By: Ben Goss

Jorge “George” Santayana, a writer and philosopher whose life spanned the end of the 19th Century and the beginning of the 20th Century (b.1863-d.1952) was a contemporary of some of the worst atrocities known to man.  He is credited with having written “Those who cannot remember the past are condemned to repeat it.”  This has been popularly rewritten as “those who forget the lessons of history are doomed to repeat them” or some derivation thereof. 

I take pen in hand, metaphorically speaking, because I am afraid that the American light of freedom is fading from that torch emblazoned above the statue of Liberty. It is fading to just the flicker of a candle.  Who knows but it may yet blow out in my lifetime?  Ronald Reagan, 40th President of the United States, famously said:

Freedom is never more than one generation away from extinction. We didn’t pass it to our children in the bloodstream. It must be fought for, protected, and handed on for them to do the same, or one day we will spend our sunset years telling our children and our children’s children what it was once like in the United States where men were free.

The Bill of Rights, which is our popular name for the 1st Ten Amendments to our United States Constitution are a list of prohibitive rights.  Prohibitive in that it designs a box which government, whether state or federal, may not intrude upon.  To my knowledge, it is the only such document that exists in such a pure and protective form on this Earth.
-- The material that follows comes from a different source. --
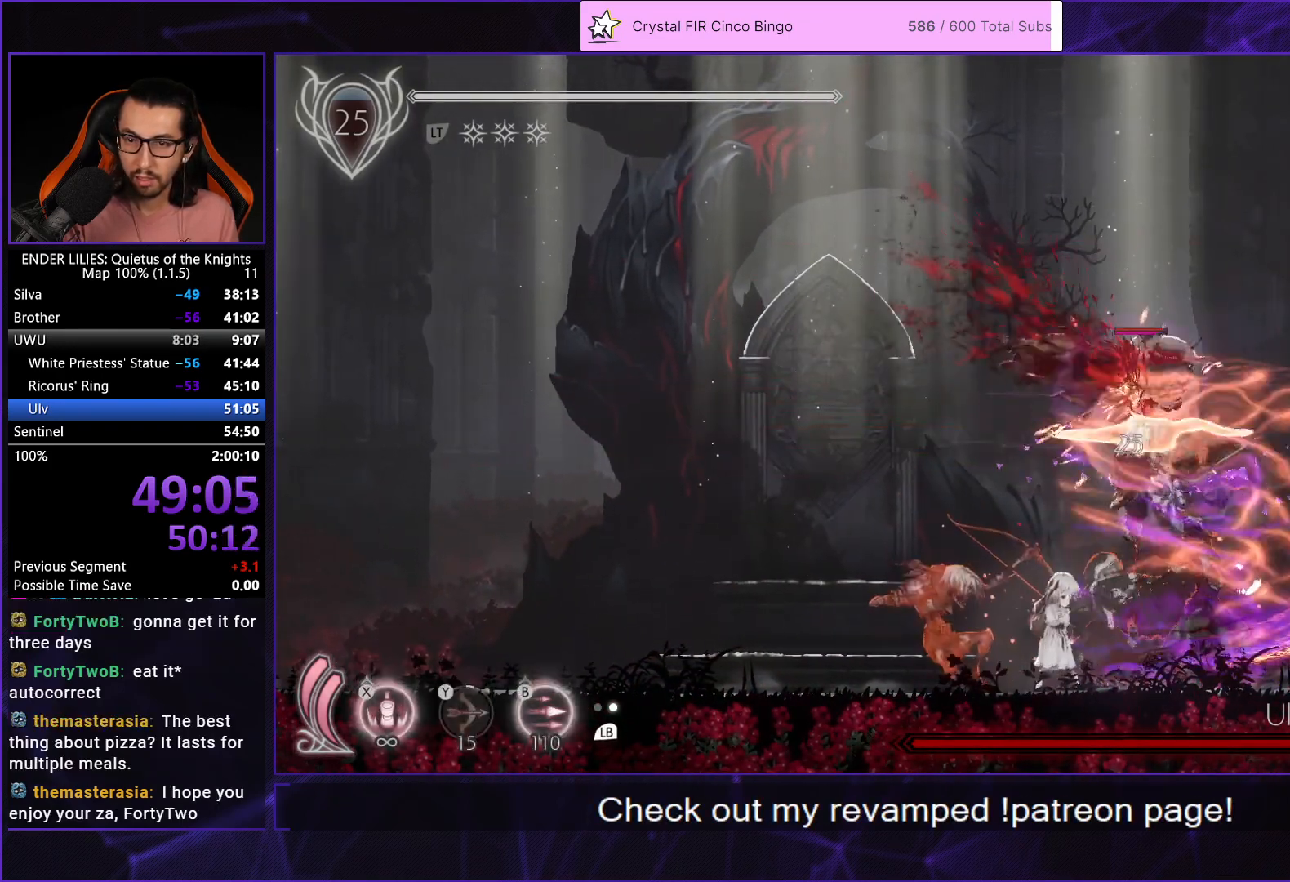
{"buttons": ["DPAD_UP"], "left_stick": "center", "right_stick": "center", "events": [[33, "B", "down"], [100, "B", "up"], [150, "B", "down"], [217, "B", "up"], [267, "B", "down"], [500, "B", "up"]]}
The Problem We Face Today …

The Democratic Party explicitly, and elitist-statist members of the Republican (GOP) Party, have declared war on freedom and Americans who choose to exercise our hard-won, blood-secured freedoms.  Anyone who refuses to acknowledge this fact is no better than an ostrich burying its head in the sand.  Ignoring truth and fact does not then eradicate or mitigate that truth.

Historical Lessons We Fail to Apply

Beginning in 1831, the American Government enforced the Indian Removal Act of 1830.  A law that forced the relocation of multiple civilized Indian nations from their ancestral lands.  They were moved to Oklahoma, and then even this zone was opened for settlement as American westward expansion continued.  Why was this done?  Simple.  Money.  Moving the Indian Nations made these areas open for settlement.
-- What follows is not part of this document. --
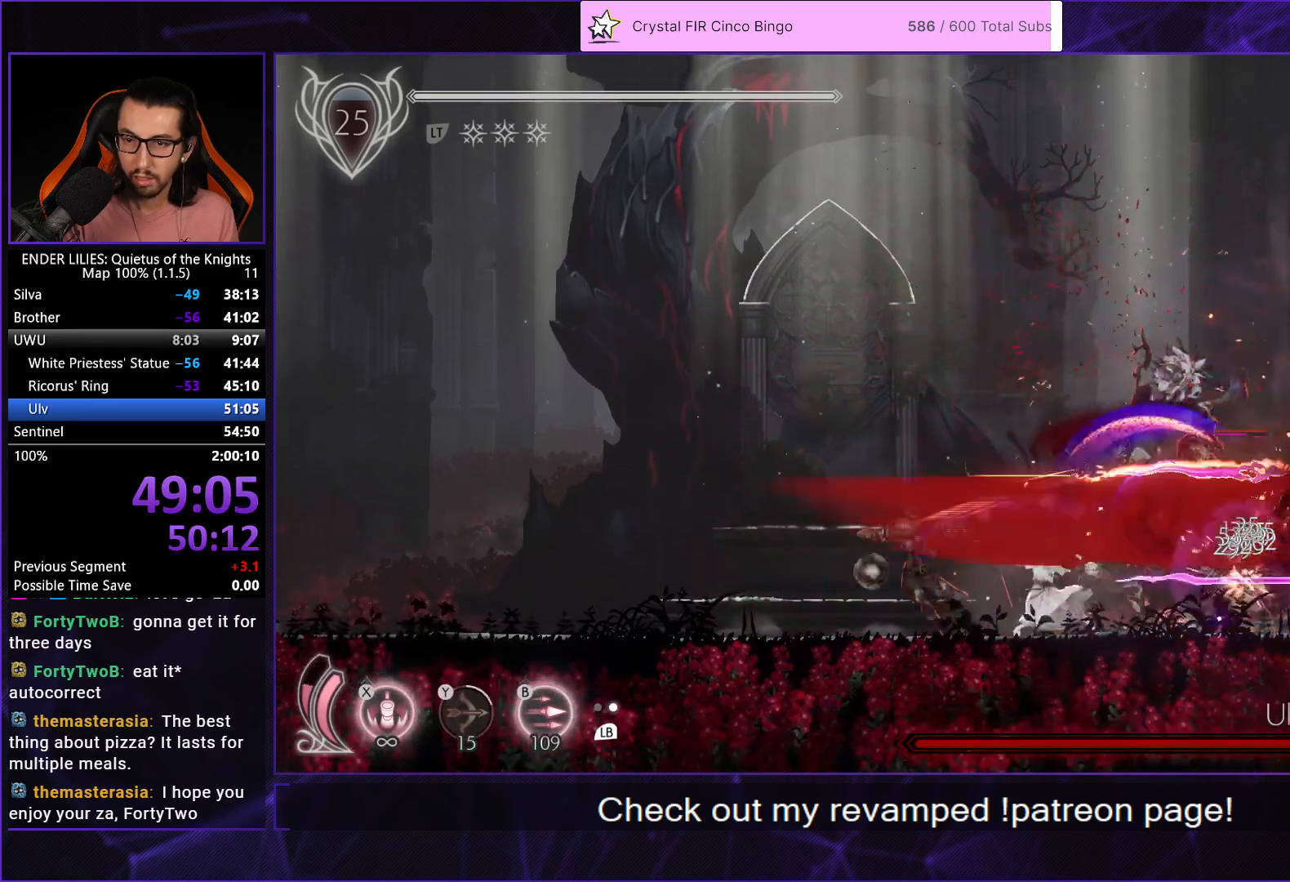
{"buttons": [], "left_stick": "center", "right_stick": "center", "events": [[50, "B", "down"], [133, "B", "up"], [217, "DPAD_UP", "up"]]}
In February of 1942, President Franklin D. Roosevelt (FDR) issued Executive Order 9066.  This order displaced between 115,000 and 127,000 Japanese Americans, the majority of whom were American citizens without any due process.  Decades later President Reagan signed a bill which paid reparations totaling more than $3 Billion dollars to reimburse these patriots whose only crime was to be of Japanese descent.  Why did this happen in our freedom loving nation?  Fear.  Panic.  Stupidity. Racism.  Take your pick.  All were factors.

What do these two well-documented historically repugnant facts tell us about government?  The bald-faced and disturbing facts are that when men believe that they are either entitled or “right” they will trample upon the rights and existence of those who cannot defend themselves.  These repulsive and wholly unsettling events should bring us pause before we rush headlong to deny someone their rights to live their lives unencumbered and in pursuit of their own beliefs.

The Founding Fathers wrote in the Declaration of Independence

“We hold these truths to be self-evident, that all men are created equal, that they are endowed by their Creator with certain unalienable Rights, that among these are Life, Liberty and the pursuit of Happiness.”

Yet, we find that our individual liberties are assaulted on every side.  The words of John Locke, an intellectual forefather of the American Revolution, described our divine right to pursue “life, liberty and property,” but these rights are now in a forced retreat.